С трудом распрямляя затекшие ноги, Кирион встает и пересекает комнату, заглядывает в кухонный угол, машинально отмечает, что полки, где стояла утварь, пусты – то ли Симон и Лия забрали все, то ли в доме побывали воры. Встав на колени, Кирион отодвигает камень у основания печи, достает из открывшегося тайника небольшой ящик, обитый медью, и ставит его на стол. В ящике – одиннадцать пергаментов, исписанных по-гречески пересказами того, что он слышал о Христе и Его учениках. Там же – один чистый пергамент, и тростниковый стилус, и чернильный порошок в деревянной коробочке, и красное вино в глиняном флаконе. Найдя на полке уцелевшую плошку, Кирион приготовляет в ней немного чернил, размешивая порошок в вине тупым концом стилуса, потом садится к столу, расправляет перед собой чистый пергамент и прижимает свинцовым бруском его верхний край. Правую искалеченную руку он может использовать только как крюк, но левой действует с привычной ловкостью и пишет ею не хуже, чем когда-то писал правой.

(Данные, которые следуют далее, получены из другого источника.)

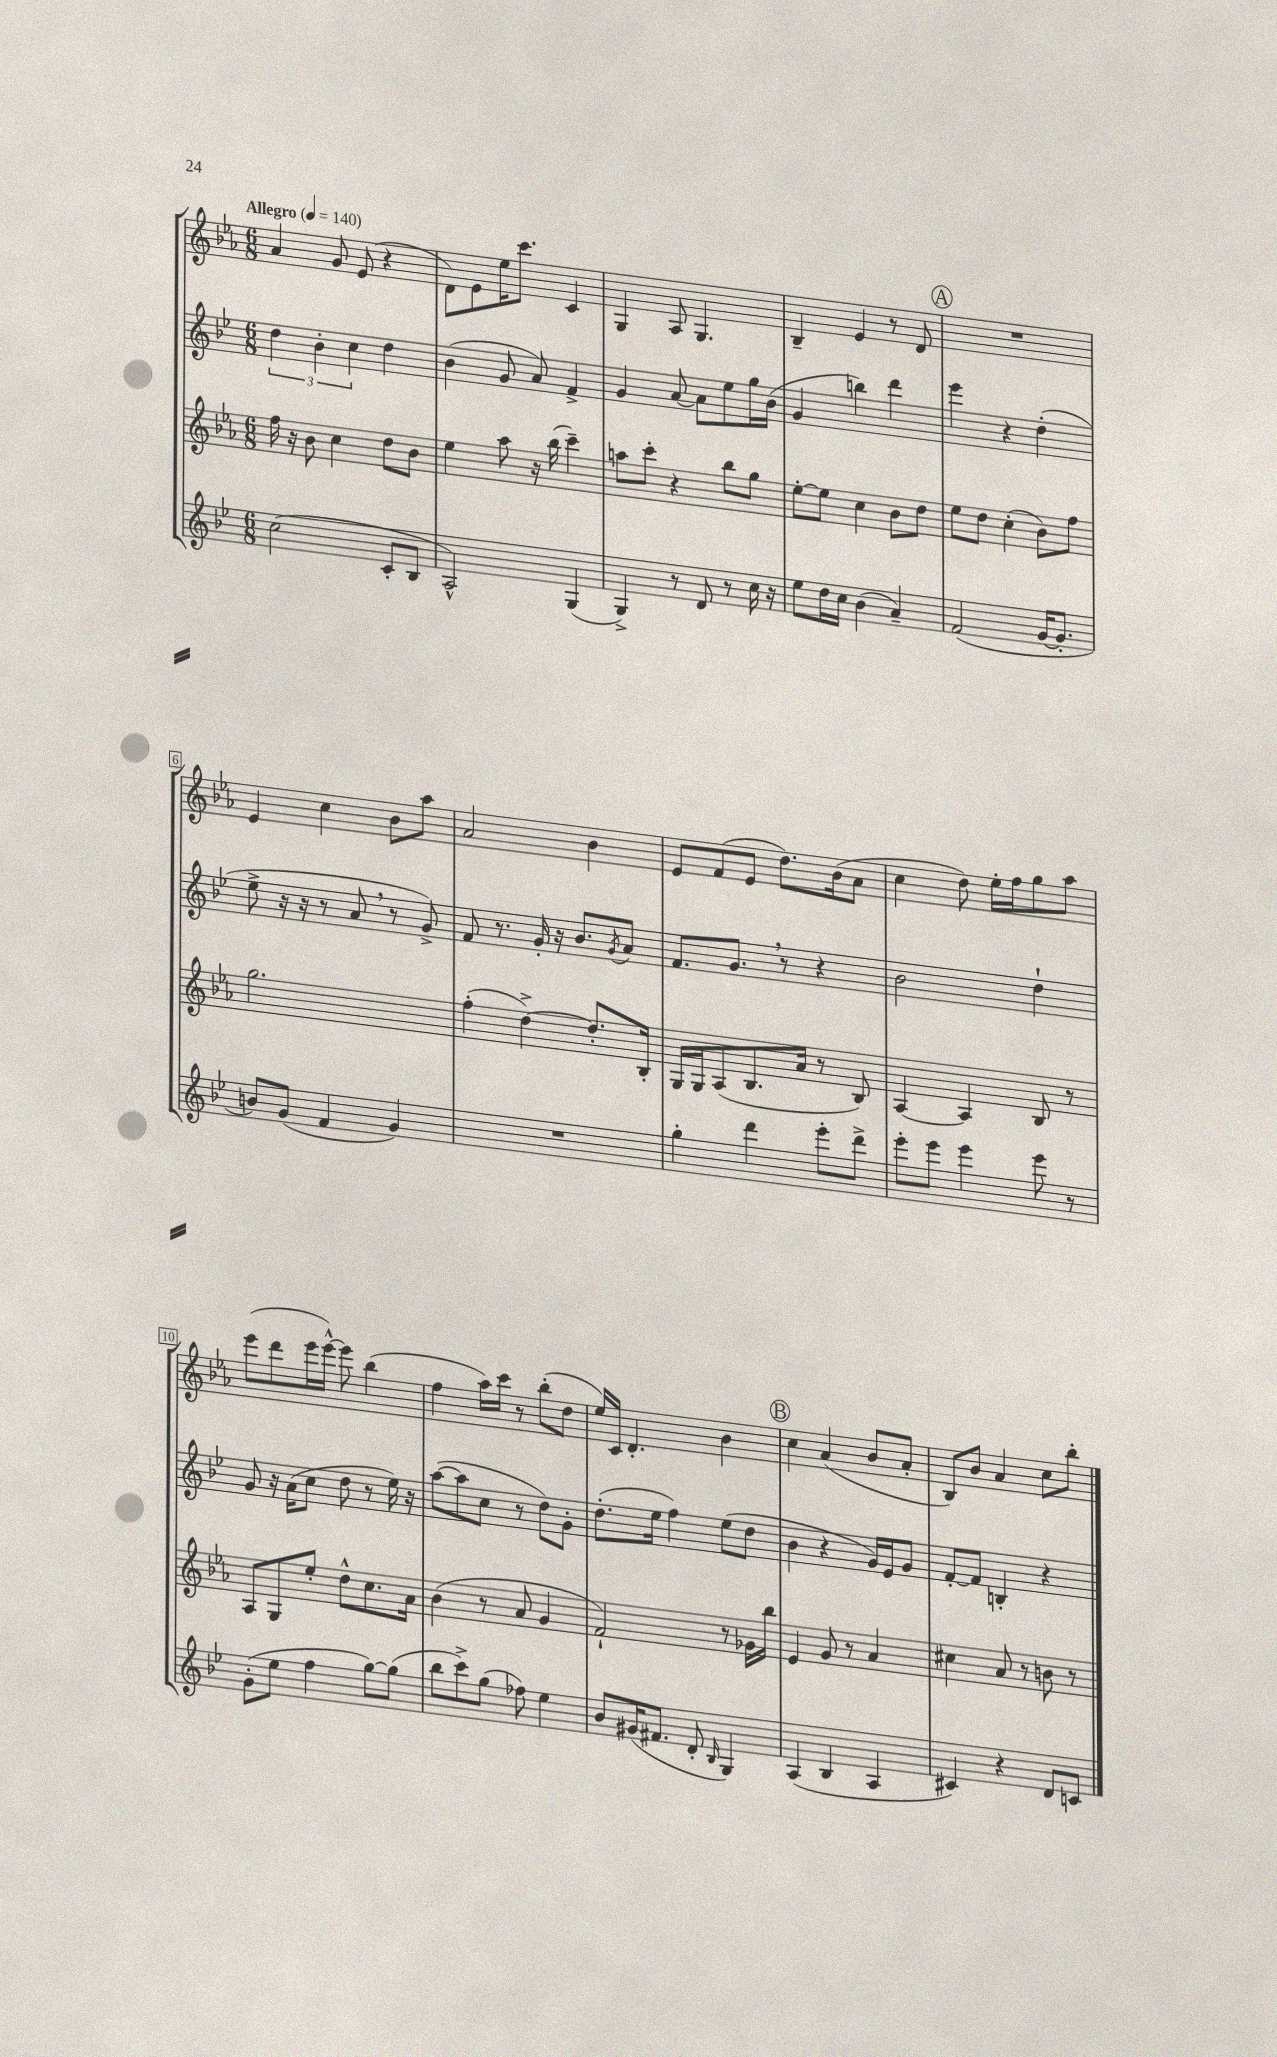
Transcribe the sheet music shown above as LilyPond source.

<<
\new StaffGroup <<
\new Staff = "s0" {
    \clef treble \key ees \major \numericTimeSignature \time 6/8 \tempo "Allegro" 4 = 140
    aes'4 g'8 ees'8( r4 |
    d'8) ees'8 ees''16 c'''8. c'4 |
    g4 aes8 g4. |
    bes4-- ees'4 r8 d'8 |
    \mark \markup { \circle "A" } R2. |
    ees'4 c''4 bes'8 aes''8 |
    aes'2 bes'4 |
    ees'8 f'8( ees'8 d''8.) bes'16( aes'8 |
    c''4 d''8) ees''16-. f''16 g''8 aes''8 |
    ees'''8( d'''8 ees'''16 ees'''16~-^) ees'''8 bes''4( |
    f''4 aes''16) c'''16 r8 bes''8-.( d''8 |
    ees''16) c'16 d'4.-. bes'4 |
    \mark \markup { \circle "B" } c''4 aes'4( bes'8 aes'8-. |
    bes8) bes'8 aes'4 c''8 bes''8-. \bar "|." |
}
\new Staff = "s1" {
    \clef treble \key bes \major \numericTimeSignature \time 6/8
    \tuplet 3/2 { d''4 bes'4-. c''4 } d''4 |
    bes'4( g'8 a'8) f'4-> |
    g'4 a'8~ a'8 ees''8 g''16 bes'16( |
    g'4 b''4) d'''4 |
    \mark \markup { \circle "A" } ees'''4 r4 d''4-.( |
    ees''8-> r16 r16 r8 a'8 \breathe r8 g'8->) |
    f'8 r8. g'16-. r16 bes'8. \acciaccatura { g'8 } a'8 |
    f'8. g'8. \breathe r8 r4 |
    bes'2 d''4-! |
    g'8 r16 a'16( c''8 d''8 r8 ees''16) r16 |
    a''8~( a''8 c''8 r8 d''8) g'8-. |
    d''8.-.( ees''16 f''4) ees''8( d''8 |
    \mark \markup { \circle "B" } bes'4 r4 g'16) ees'16 g'8 |
    f'8~-. f'8 b4-. r4 \bar "|." |
}
\new Staff = "s2" {
    \clef treble \key ees \major \numericTimeSignature \time 6/8
    f''16 r16 bes'8 c''4 d''8 bes'8 |
    ees''4 aes''8 r16 bes''16( c'''4--) |
    a''8 c'''8-. r4 bes''8 g''8 |
    ees''8~-. ees''8 c''4 bes'8 d''8 |
    \mark \markup { \circle "A" } ees''8 d''8 c''4-.( bes'8) f''8 |
    g''2. |
    f''4-.( d''4~->) d''8.-. bes16-. |
    g16 g16 aes8( bes8. aes'16 r8 bes8) |
    aes4~ aes4 bes8 r8 |
    aes8 g8 ees''8-. d''8-^ c''8. aes'16 |
    bes'4( r8 aes'8 g'4 |
    f'2-!) r8 ges'16 bes''16 |
    \mark \markup { \circle "B" } ees'4 g'8 r8 aes'4 |
    cis''4 aes'8 r8 b'8 r8 \bar "|." |
}
\new Staff = "s3" {
    \clef treble \key bes \major \numericTimeSignature \time 6/8
    c''2( c'8-. bes8 |
    a2-^) g4( |
    g4->) r8 d'8 r8 c''16 r16 |
    ees''8 d''16 c''16 bes'4( a'4--) |
    \mark \markup { \circle "A" } f'2( g'16~ g'8.-. |
    b'8) g'8( f'4 g'4) |
    R2. |
    g''4-. d'''4 ees'''8-. d'''8-> |
    ees'''8-. ees'''8 ees'''4 ees'''8 r8 |
    g'8-.( ees''8 f''4 g''8~) g''8( |
    bes''8 c'''8->) g''8( fes''8) ees''4 |
    bes'8 gis'16( fis'8. d'8-. \grace { bes16 } g4) |
    \mark \markup { \circle "B" } a4( bes4 a4 |
    cis'4) r4 d'8 c'8 \bar "|." |
}
>>
>>
\layout { \context { \Score \override BarNumber.stencil = #(make-stencil-boxer 0.1 0.3 ly:text-interface::print) } }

Кирион пока плохо представляет – что и зачем он собирается писать. Он всегда боялся собственных мыслей о самых важных вещах и никогда не додумывал их до конца. А уж пачкать ими дорогой пергамент и вовсе считал непростительной дерзостью. Ведь он не философ, не поэт, не ученый. Но теперь ему некогда бояться и нечего стесняться…
Сам того не замечая, он начинает писать на родном языке – ведь думает он всегда только на нем. И к тому же это их общий с Филоменой язык. Язык их детской дружбы и юношеской любви, язык их трудной и долгой жизни, их уступок и ссор, обид и прощений, скорбей и радостей, язык, которым они говорили об истине, обретенной ими во Христе…
В тот день Кирион написал:
«Зачем Богу нужны наши страдания? Вчера я знал ответ: Он хочет испытать нашу верность, увидеть – достойны ли мы войти в Его Царство. Наш мир, ставший новым Содомом, обречен на скорую гибель, чтобы затем, подобно новому Иерусалиму, возродиться очищенным. И в том будущем мире Господь уже не потерпит никакой нечистоты.
Я, пишущий эти строки Кирион, сын лодочника Пелея, полвека назад принял на острове Патмос святое крещение от Иисусова ученика – геронды Иоанна, желая, чтобы вся моя жизнь стала одним непреклонным следованием за Христом. Я знал, что придется пройти через страдания, но готов был приветствовать их как вехи на пути к спасению, проложенном для меня Господом. И потому никакие испытания не могли устрашить меня.
Так было до нынешнего дня, когда я понял, что по своей духовной слепоте готовился принять лишь собственные муки, хотя рядом со мной тем же путем шли мои близкие. Но узнав об участи, ожидающей нас, – о том, что мы должны быть растерзаны львами для увеселения тирана, – я осознал, что увидеть мучения близких будет выше моих сил. Это вырвалось из глубины моего сердца подобно пламени и вмиг сожгло любую возможность смириться с таким жребием – даже если он брошен рукою Самого Господа.